一段Cpp代码引发的惨案—R语言低效的for循环

Posted on 2021-07-15 In Rcpp Views:

Symbols count in article: 3.5k Reading time ≈ 3 mins.

唉，但凡我熟悉一些 R 函数，也不会被逼用 Cpp 提高效率。

一段 Cpp 代码引发的惨案

笔者正在处理数据，80000+ 行 58 列的浮点数。对于每一行都要根据该行的标签，在另一个 n x 58 的数据框中找到对应的行，然后逐元素除以找到的行向量。也就是大致要做 80000 次查询，80000 * 58 次除法，80000 * 58 次赋值。
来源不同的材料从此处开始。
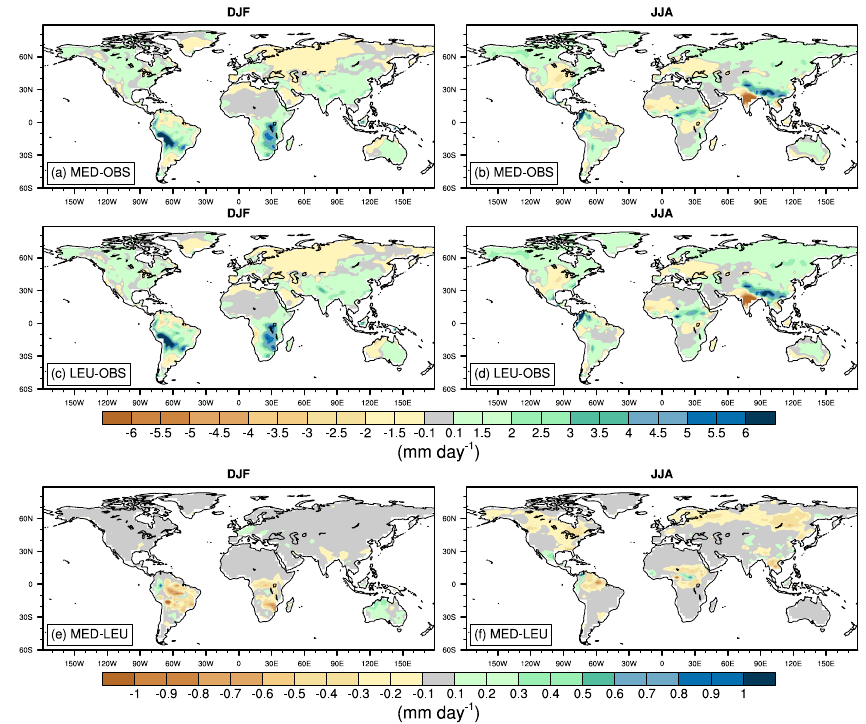
Figure 7. Same as in Fig. 2 except for total precipitation. Observations are from the GPCP data set and seasonal means are computed over the period 1979–2011.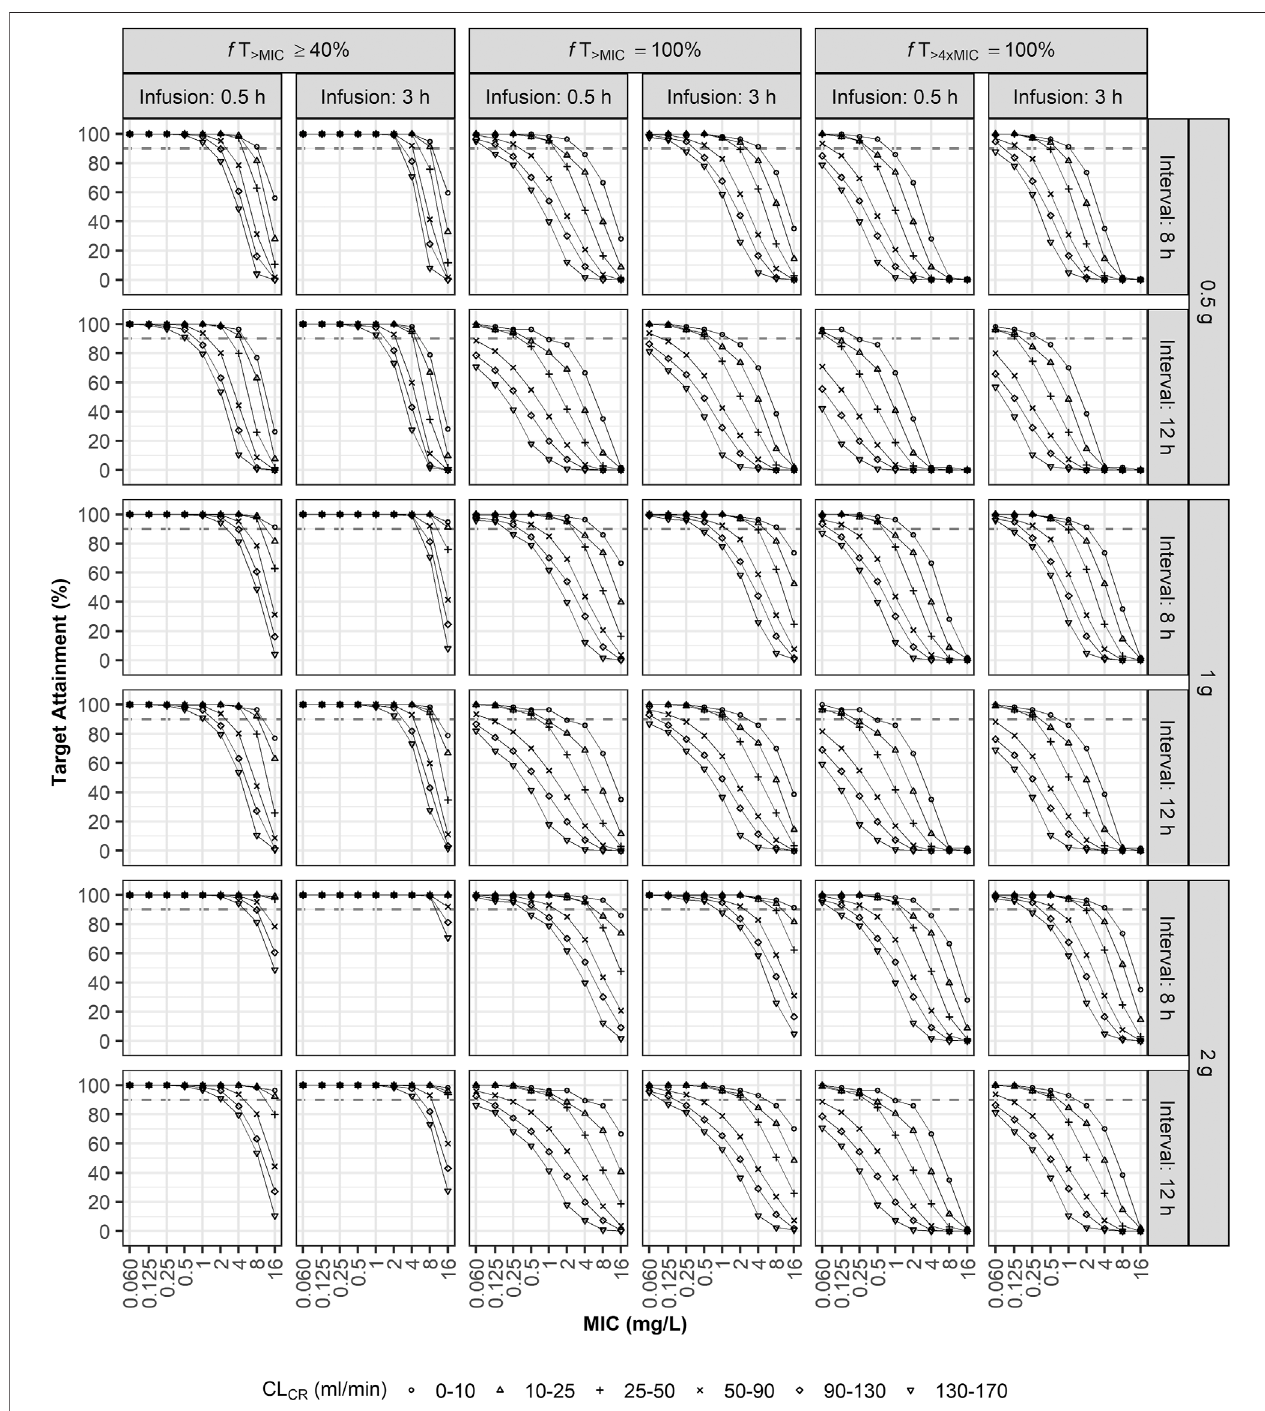
FIGURE4| Probabilitiesoftargetattainment(40% f T > MIC,100% f T > MIC,and100% f T > 4xMIC ).MonteCarlosimulationresultsforvirtualECMOpatientswhenusing combinations of three doses (0.5, 1, or 2 g), two infusion times (0.5 or 3 h), two dosing intervals (8 or 12 h), and various MICs and degrees of renal impairment as model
一开始笔者是在 data.frame 上工作，属实是写代码前不用脑子思考。R 中的数据框实质上是多个列向量的组合在一起的数据类型，对其进行行操作会比较痛苦。（要是有一个汇总各个编程语言的设计理念与特点的地方就好了）所以笔者刚开始不得不用 for 循环来实现遍历 80000+ 行的目标：

st_ind <- 8
ed_ind <- 65

standard <- standard %>%
  column_to_rownames(var = "产品名称") %>%
  t() %>%
  as.data.frame() %>%
  as.list()

for (i in 1:rows) {
  if (i %% 1000 == 0) {
    # 进度输出
    cat(sprintf("已完成：%i/%i    %.2f%%\n", i, rows, 100 * round(i/rows, 4)))
  }
  product_name <- processed_data$product[i]
  processed_data[i,st_ind:ed_ind] <-
    processed_data[i,st_ind:ed_ind] / standard[[product_name]]
}

这里通过数据框转置为矩阵 t()，再转回数据框，再用 as.list() 将每一列作为列表的元素组成一个当作 Map 用的列表。如下：

How to Correctly Use Lists in R? - Stack Overflow

R 中的 List 对象的表现和用法很像 Hash Map，但我也没找到对应的资料。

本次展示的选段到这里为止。